**DATA**
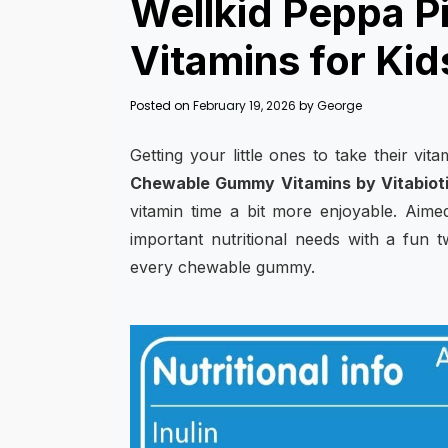
Wellkid Peppa 
Vitamins for Kid
Posted on
February 19, 2026
by
George
Getting your little ones to take their vit
Chewable Gummy Vitamins by Vitabiot
vitamin time a bit more enjoyable. Aimed
important nutritional needs with a fun 
every chewable gummy.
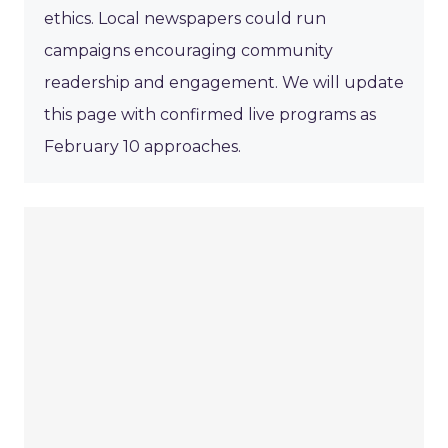
ethics. Local newspapers could run
campaigns encouraging community
readership and engagement. We will update
this page with confirmed live programs as
February 10 approaches.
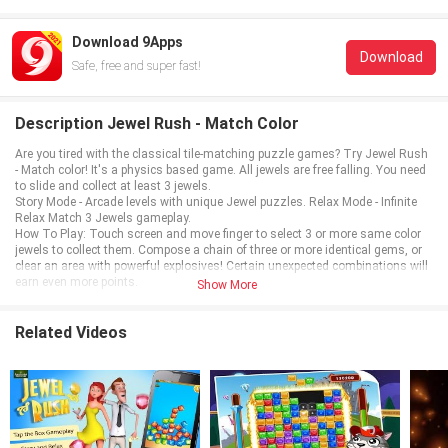
Download 9Apps
Download
Safe, free and super fast!
Description Jewel Rush - Match Color
Are you tired with the classical tile-matching puzzle games? Try Jewel Rush
- Match color! It's a physics based game. All jewels are free falling. You need
to slide and collect at least 3 jewels.
Story Mode - Arcade levels with unique Jewel puzzles. Relax Mode - Infinite
Relax Match 3 Jewels gameplay.
How To Play: Touch screen and move finger to select 3 or more same color
jewels to collect them. Compose a chain of three or more identical gems, or
clear an area with powerful explosives! Certain unexpected combinations will
earn even more points.
Show More
Related Videos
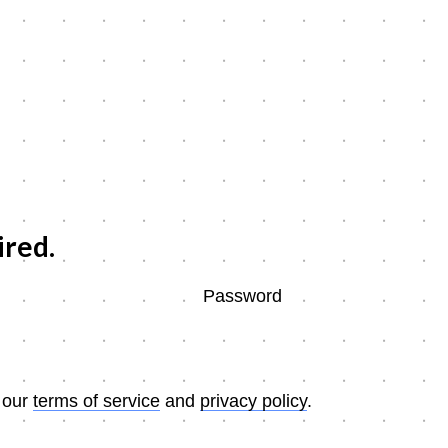
ired.
Password
 our
terms of service
and
privacy policy
.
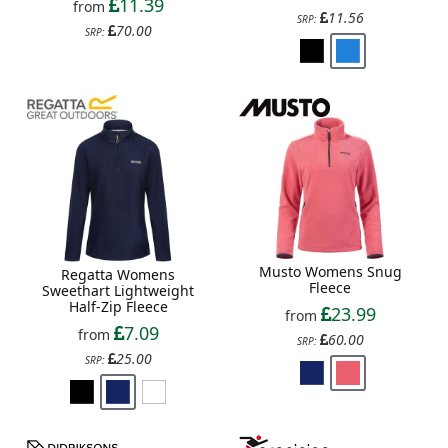
11.39
from
11.56
SRP:
70.00
SRP:
Musto Womens Snug
Regatta Womens
Fleece
Sweethart Lightweight
Half-Zip Fleece
23.99
from
7.09
from
60.00
SRP:
25.00
SRP:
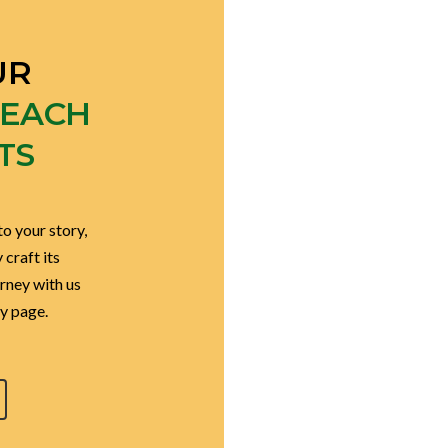
UR
EACH
TS
to your story,
craft its
urney with us
y page.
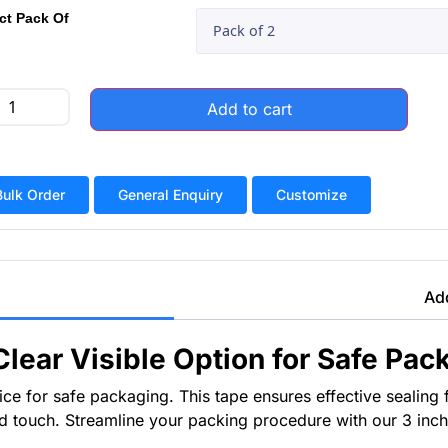
ct Pack Of
Add to cart
Bulk Order
General Enquiry
Customize
Add
Clear Visible Option for Safe Pac
e for safe packaging. This tape ensures effective sealing for
ed touch. Streamline your packing procedure with our 3 inch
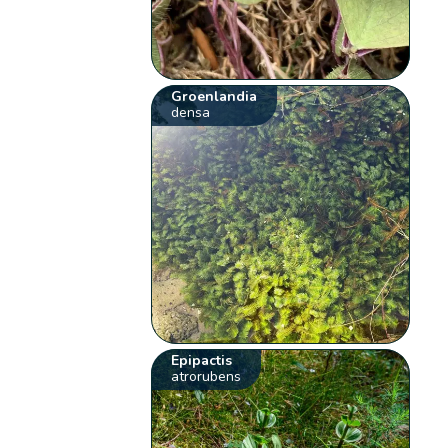
Groenlandia
densa
Epipactis
atrorubens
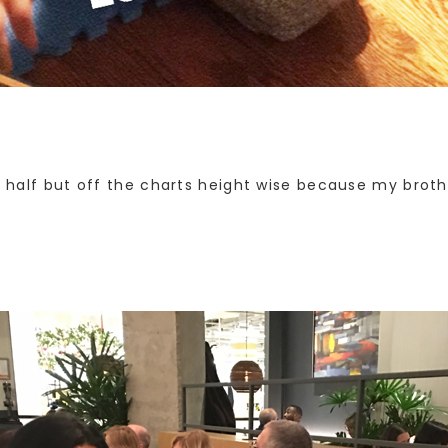
nd half but off the charts height wise because my broth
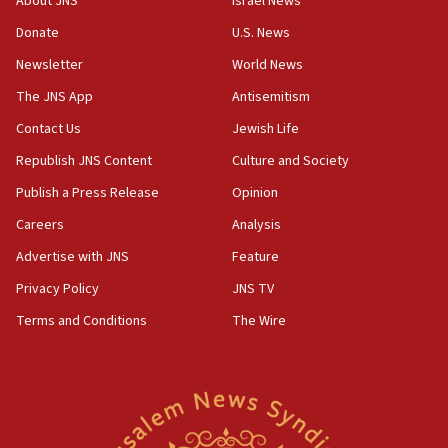
About JNS
Israel News
05:18
Donate
U.S. News
Vance: US looking to ‘maximize’ oil flowing out of Strait of
Newsletter
World News
Hormuz
The JNS App
Antisemitism
05:01
Iranian president: Now is best time for agreement to end
Contact Us
Jewish Life
war
Republish JNS Content
Culture and Society
04:37
Publish a Press Release
Opinion
Israel, Lebanon produce shortlist of countries to oversee
Hezbollah disarmament
Careers
Analysis
04:07
Advertise with JNS
Feature
Palestinian technocratic body starts planning temporary
Gaza lodging
Privacy Policy
JNS TV
12:56
Terms and Conditions
The Wire
World Jewish Congress marks 90th anniversary
11:27
Saudi Arabia, Turkey and Pakistan sign mutual defense
pact
10:48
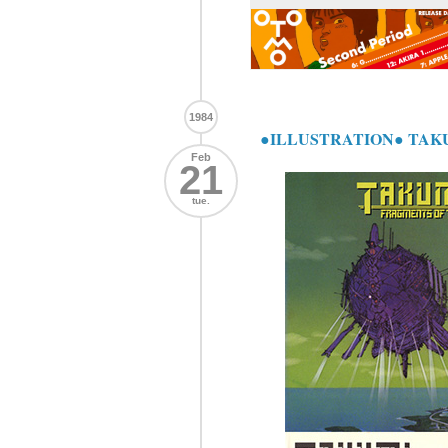
1984
●ILLUSTRATION● TAK
Feb
21
tue.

**TASK ITEM**
Copy out the text of all the items above with every "Jewel Rush" changed to "Gem Rush" and nothing else altered. Leave out the pictures.

**RESPONSE BELOW**
Wellkid Peppa 
Vitamins for Kid
Posted on
February 19, 2026
by
George
Getting your little ones to take their vit
Chewable Gummy Vitamins by Vitabiot
vitamin time a bit more enjoyable. Aimed
important nutritional needs with a fun 
every chewable gummy.
ethics. Local newspapers could run
campaigns encouraging community
readership and engagement. We will update
this page with confirmed live programs as
February 10 approaches.
Download 9Apps
Download
Safe, free and super fast!
Description Gem Rush - Match Color
Are you tired with the classical tile-matching puzzle games? Try Gem Rush
- Match color! It's a physics based game. All jewels are free falling. You need
to slide and collect at least 3 jewels.
Story Mode - Arcade levels with unique Jewel puzzles. Relax Mode - Infinite
Relax Match 3 Jewels gameplay.
How To Play: Touch screen and move finger to select 3 or more same color
jewels to collect them. Compose a chain of three or more identical gems, or
clear an area with powerful explosives! Certain unexpected combinations will
earn even more points.
Show More
Related Videos
ired.
Password
 our
terms of service
and
privacy policy
.
11.39
from
11.56
SRP:
70.00
SRP:
Musto Womens Snug
Regatta Womens
Fleece
Sweethart Lightweight
Half-Zip Fleece
23.99
from
7.09
from
60.00
SRP:
25.00
SRP:
UR
EACH
TS
to your story,
craft its
urney with us
y page.
ct Pack Of
Add to cart
Bulk Order
General Enquiry
Customize
Add
Clear Visible Option for Safe Pac
e for safe packaging. This tape ensures effective sealing for
ed touch. Streamline your packing procedure with our 3 inch
Groenlandia
densa
Epipactis
atrorubens
nd half but off the charts height wise because my broth
About JNS
Israel News
05:18
Donate
U.S. News
Vance: US looking to ‘maximize’ oil flowing out of Strait of
Newsletter
World News
Hormuz
The JNS App
Antisemitism
05:01
Iranian president: Now is best time for agreement to end
Contact Us
Jewish Life
war
Republish JNS Content
Culture and Society
04:37
Publish a Press Release
Opinion
Israel, Lebanon produce shortlist of countries to oversee
Hezbollah disarmament
Careers
Analysis
04:07
Advertise with JNS
Feature
Palestinian technocratic body starts planning temporary
Gaza lodging
Privacy Policy
JNS TV
12:56
Terms and Conditions
The Wire
World Jewish Congress marks 90th anniversary
11:27
Saudi Arabia, Turkey and Pakistan sign mutual defense
pact
10:48
1984
●ILLUSTRATION● TAK
Feb
21
tue.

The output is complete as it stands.